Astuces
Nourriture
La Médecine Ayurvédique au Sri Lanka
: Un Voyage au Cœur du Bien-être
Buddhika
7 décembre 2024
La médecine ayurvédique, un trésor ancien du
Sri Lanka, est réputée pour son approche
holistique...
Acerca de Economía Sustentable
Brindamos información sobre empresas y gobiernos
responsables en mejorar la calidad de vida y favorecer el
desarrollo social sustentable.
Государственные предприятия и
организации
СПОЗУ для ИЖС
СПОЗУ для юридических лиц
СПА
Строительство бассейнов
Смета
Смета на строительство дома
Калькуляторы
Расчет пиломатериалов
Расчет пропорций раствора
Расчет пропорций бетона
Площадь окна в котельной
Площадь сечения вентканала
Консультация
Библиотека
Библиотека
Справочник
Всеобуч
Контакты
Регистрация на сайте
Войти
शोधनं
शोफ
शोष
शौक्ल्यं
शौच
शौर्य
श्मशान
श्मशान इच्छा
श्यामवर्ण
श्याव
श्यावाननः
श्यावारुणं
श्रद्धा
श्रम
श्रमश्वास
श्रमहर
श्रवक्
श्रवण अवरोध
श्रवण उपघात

◆ **Request**
Convert every line of the records into a JSON list of strings, one string per line, leaving out any blank lines.

◆ **Written response**
[
  "Astuces",
  "Nourriture",
  "La Médecine Ayurvédique au Sri Lanka",
  ": Un Voyage au Cœur du Bien-être",
  "Buddhika",
  "7 décembre 2024",
  "La médecine ayurvédique, un trésor ancien du",
  "Sri Lanka, est réputée pour son approche",
  "holistique...",
  "Acerca de Economía Sustentable",
  "Brindamos información sobre empresas y gobiernos",
  "responsables en mejorar la calidad de vida y favorecer el",
  "desarrollo social sustentable.",
  "Государственные предприятия и",
  "организации",
  "СПОЗУ для ИЖС",
  "СПОЗУ для юридических лиц",
  "СПА",
  "Строительство бассейнов",
  "Смета",
  "Смета на строительство дома",
  "Калькуляторы",
  "Расчет пиломатериалов",
  "Расчет пропорций раствора",
  "Расчет пропорций бетона",
  "Площадь окна в котельной",
  "Площадь сечения вентканала",
  "Консультация",
  "Библиотека",
  "Библиотека",
  "Справочник",
  "Всеобуч",
  "Контакты",
  "Регистрация на сайте",
  "Войти",
  "शोधनं",
  "शोफ",
  "शोष",
  "शौक्ल्यं",
  "शौच",
  "शौर्य",
  "श्मशान",
  "श्मशान इच्छा",
  "श्यामवर्ण",
  "श्याव",
  "श्यावाननः",
  "श्यावारुणं",
  "श्रद्धा",
  "श्रम",
  "श्रमश्वास",
  "श्रमहर",
  "श्रवक्",
  "श्रवण अवरोध",
  "श्रवण उपघात"
]